As I was finishing this book review, more Irish inspiration popped up in my inbox. David Whyte is one of my favorite poets and has been the topic of many past blog posts. He's also the author of The Heart Aroused: Poetry and the Preservation of the Soul in Corporate America. I’ve heard him speak several times and his voice is a wonderful combination of his mother’s Ireland and his father’s Yorkshire. (He now makes his home in the Pacific Northwest.) I was delighted to learn that for $20.00 I can participate in a six-week online course called, Gratefulness: Life as a Wholehearted Journey, beginning 4 May 2016. (And if $20.00 is a hardship, they’ve suggested you contact them at contact@gratefulness.org.)   

The course is designed to explore these two questions:

  • "What is possible when we fully occupy this moment, rather than being lost in thinking about what could have been, should have been, or might be?
  • How can the practice of grateful living help us to be more present, see our opportunities and gifts, and “fill our well” as an antidote to stress and exhaustion?"

I think answering these questions could be very helpful to many of my clients and me, but sometimes I worry that these online courses will be a bit more content than I can digest given everything else I’m trying to do.

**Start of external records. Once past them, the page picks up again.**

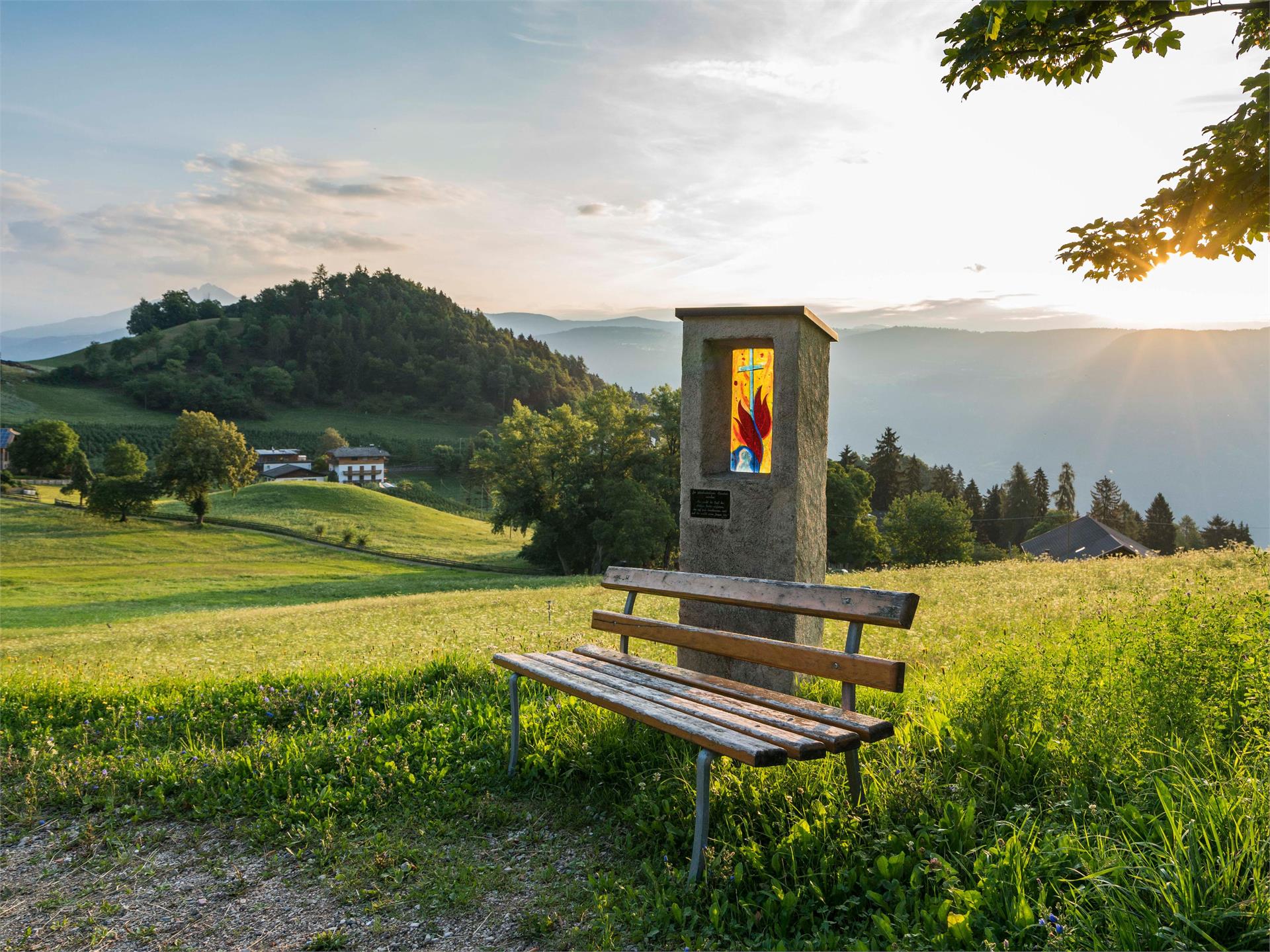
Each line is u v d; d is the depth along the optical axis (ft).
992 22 14.53
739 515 19.25
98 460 511.81
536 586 111.55
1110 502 429.79
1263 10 16.06
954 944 8.25
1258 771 10.49
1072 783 11.19
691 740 11.21
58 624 106.42
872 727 11.18
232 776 16.46
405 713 19.84
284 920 11.25
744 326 19.03
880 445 344.08
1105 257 21.33
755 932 9.73
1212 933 7.64
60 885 12.82
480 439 606.96
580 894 11.16
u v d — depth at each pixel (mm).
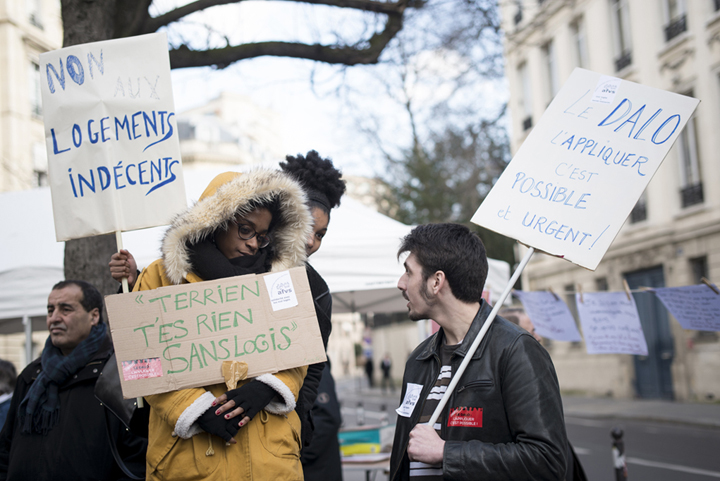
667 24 15875
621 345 3598
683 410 13492
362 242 4328
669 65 15664
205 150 49906
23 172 15477
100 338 2824
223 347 1943
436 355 2135
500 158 20547
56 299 2818
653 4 16125
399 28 5281
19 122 18203
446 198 19188
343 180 2916
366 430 4496
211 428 1799
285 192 2127
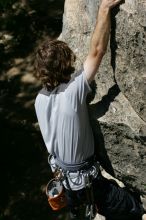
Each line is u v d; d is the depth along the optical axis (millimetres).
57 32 12789
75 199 4465
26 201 10367
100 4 4117
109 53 4215
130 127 4172
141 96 4074
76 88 3961
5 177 10773
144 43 3855
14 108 11852
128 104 4254
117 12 3951
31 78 12219
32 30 12922
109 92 4348
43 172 10703
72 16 4738
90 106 4367
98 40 3947
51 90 4066
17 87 12164
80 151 4219
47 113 4102
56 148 4258
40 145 11102
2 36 12984
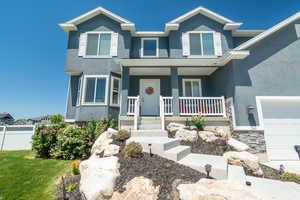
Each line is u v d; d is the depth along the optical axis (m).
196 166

However, when I read what I’ll get each Wednesday, I decided that it sounded quite manageable:

  • "A 3 – 5-minute video clip from a talk given by David Whyte
  • Full transcript of the video clip
  • Featured poem
  • Questions for reflection and discussion
  • Suggested practices
  • Community forum"

It seems I’m not the only one who’s excited about this opportunity so they are closing course registration on 1 May 2016. I’m grateful that all of this Irish inspiration made its way to my inbox and social media feeds last week so that I might "fill my well."